During filibusters, members of parliament are served snacks, drinks, and other amenities. Security guards are paid nearly $50 per hour to guard the House into the early hours of the morning. Most of them are paid overtime. MP assistants and secretaries are also paid for their extra time.
After the 58 hour filibuster, the Conservative's back-to-work bill was passed as expected. The NDP's filibuster accomplished absolutely nothing and only burned a hole in the House's annual budget – and in the pockets of taxpayers.
In Canada, filibusters are not exclusive to the NDP. Conservative MP, Tom Lukiwski, once filibustered a House committee to prevent the study of a private bill that would have implemented the Kyoto Accord. Lukiwski spoke for 120 minutes and later admitted to deliberately stalling the House.
Filibusters have a stronger record of success south of the border, like when Democrats successfully blocked ten of George W. Bush's judicial nominees by slowing the process and taking advantage of eventual Republican absences. Filibusters force members of a senate to tap their will power, patience, and determination. When one fails, the other wins. This happens more often in a two-party system with a slim majority.
Filibuster itself is not an official right or rule in Canada. In the U.S., “filibuster” is recognized as an official term – in Canada it is not. In the U.S., there are some rules and restrictions on filibustering and members can halt debates by invoking cloture.
No processes or tools exist in the Canadian House Of Commons to prevent or stop filibusters – mainly because filibusters are not recognized as anything official in Canadian politics. No House rules or limits have been written or designed to address filibusters. This needs to change.
A well versed politician should have the ability to express his/her thoughts with the fewest words possible. Aiming to halt the democratic process with no justifiable result should be considered a violation of democratic law and politicians should be held accountable for the costs. By delaying inevitable laws, parliamentarians deprive their constituents of several democratic rights, even if they don't support the bill that is about to be passed.
In the U.S., filibusters can be overridden by a 60% majority. Similar rules may not work in the House Of Commons, but even acknowledging and recognizing filibusters could pave the way for promising reforms in the future.
Filibusters can meet a quick demise in Canada with the implementation of time limits on MPs. A simple five minute allotment for each MP would probably seem fair to most Canadians, with the inclusion of adequate rebuttals and retorts with similar limits. These rules have worked well in televised debates during elections when voters are expected to assess an argument and then make a decision within a limited amount of time. First, second, and third readings over the course of a month seem more than adequate for members of parliament to assess a bill.
If voters are capable of making timely decisions, then so are their elected officials. Halting the passage of inevitable bills is not only undemocratic, it's costly – regardless of whether we identify as conservatives, liberals, or socialists. Whether we are members of the minority or the majority, delaying democracy doesn't do much good for any of us.

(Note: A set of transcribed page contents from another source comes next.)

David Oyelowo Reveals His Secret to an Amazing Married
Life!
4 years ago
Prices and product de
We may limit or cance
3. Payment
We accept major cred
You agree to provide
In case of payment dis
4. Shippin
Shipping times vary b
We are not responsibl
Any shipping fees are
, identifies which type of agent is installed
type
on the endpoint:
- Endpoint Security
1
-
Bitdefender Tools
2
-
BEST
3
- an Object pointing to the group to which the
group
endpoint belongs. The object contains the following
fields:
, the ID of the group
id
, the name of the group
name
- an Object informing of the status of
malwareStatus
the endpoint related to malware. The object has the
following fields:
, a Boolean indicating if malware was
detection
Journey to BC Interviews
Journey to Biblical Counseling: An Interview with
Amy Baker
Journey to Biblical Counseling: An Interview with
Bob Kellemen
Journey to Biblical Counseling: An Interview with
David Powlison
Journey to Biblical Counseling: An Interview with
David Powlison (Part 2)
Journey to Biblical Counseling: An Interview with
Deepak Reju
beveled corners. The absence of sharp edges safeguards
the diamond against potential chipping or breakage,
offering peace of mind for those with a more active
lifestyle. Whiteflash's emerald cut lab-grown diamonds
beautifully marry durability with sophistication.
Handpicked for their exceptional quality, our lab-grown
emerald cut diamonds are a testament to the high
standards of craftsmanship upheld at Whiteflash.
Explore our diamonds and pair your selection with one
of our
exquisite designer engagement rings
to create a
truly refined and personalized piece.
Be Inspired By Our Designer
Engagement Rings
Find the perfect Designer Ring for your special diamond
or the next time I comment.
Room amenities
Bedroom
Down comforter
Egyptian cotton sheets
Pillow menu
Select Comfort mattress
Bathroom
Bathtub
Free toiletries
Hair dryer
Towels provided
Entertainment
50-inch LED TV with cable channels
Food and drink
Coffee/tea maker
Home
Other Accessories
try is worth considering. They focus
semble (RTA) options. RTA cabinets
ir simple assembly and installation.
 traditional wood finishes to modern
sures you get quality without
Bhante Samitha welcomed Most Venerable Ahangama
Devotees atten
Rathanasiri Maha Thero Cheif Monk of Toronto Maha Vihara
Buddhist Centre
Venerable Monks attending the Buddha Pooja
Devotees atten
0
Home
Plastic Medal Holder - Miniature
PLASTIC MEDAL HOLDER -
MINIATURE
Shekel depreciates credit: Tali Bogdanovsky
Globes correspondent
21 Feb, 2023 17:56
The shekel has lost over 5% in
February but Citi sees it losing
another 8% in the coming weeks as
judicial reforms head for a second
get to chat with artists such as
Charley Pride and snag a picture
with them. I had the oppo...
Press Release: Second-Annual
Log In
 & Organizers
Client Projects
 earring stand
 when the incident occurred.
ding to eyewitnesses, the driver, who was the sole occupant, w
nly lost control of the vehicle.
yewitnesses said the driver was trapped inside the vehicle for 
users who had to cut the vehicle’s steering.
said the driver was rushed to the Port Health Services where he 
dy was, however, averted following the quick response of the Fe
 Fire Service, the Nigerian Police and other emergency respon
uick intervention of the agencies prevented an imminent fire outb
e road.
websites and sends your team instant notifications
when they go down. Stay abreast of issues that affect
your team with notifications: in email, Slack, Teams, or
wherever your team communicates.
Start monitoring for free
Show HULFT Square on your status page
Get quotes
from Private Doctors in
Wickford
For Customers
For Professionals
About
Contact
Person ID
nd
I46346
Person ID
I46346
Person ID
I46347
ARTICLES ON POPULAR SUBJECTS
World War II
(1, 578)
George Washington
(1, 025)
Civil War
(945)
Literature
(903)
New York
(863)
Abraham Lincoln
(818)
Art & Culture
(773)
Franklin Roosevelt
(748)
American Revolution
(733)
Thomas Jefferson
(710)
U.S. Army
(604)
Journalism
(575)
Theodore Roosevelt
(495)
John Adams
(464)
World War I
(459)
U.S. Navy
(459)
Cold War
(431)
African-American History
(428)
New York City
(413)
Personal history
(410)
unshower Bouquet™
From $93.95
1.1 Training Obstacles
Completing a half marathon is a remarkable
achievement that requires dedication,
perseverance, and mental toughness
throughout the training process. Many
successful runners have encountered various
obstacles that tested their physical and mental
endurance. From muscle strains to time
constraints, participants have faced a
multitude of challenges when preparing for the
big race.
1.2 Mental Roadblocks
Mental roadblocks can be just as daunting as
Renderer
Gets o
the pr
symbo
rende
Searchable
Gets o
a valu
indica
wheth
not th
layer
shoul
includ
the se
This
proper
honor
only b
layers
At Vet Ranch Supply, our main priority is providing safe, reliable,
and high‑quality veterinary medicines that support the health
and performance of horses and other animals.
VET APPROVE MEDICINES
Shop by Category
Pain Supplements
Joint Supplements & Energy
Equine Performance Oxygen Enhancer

It's easy to praise filibusters when someone is attempting to go against what we believe. However, our democracy affords us some very common processes of due diligence. Every four years, voters are given an opportunity to hire, fire, and recycle their governments. Sometimes we like the results and sometimes we don't. These are the realities of democracy.
Conservatives, Liberals, and New Democrats must consider the invaluable nature of filibusters. All parties must step up and reassess their positions on delaying democracy. They must see the harm filibusters cause to a democratic system that is under the legal obligation of the people to make timely decisions in a cost-effective manner.
Rather than vowing to refrain from filibustering, our parties must make moves to address filibusters and make efforts to pass reasonable reforms to prevent them.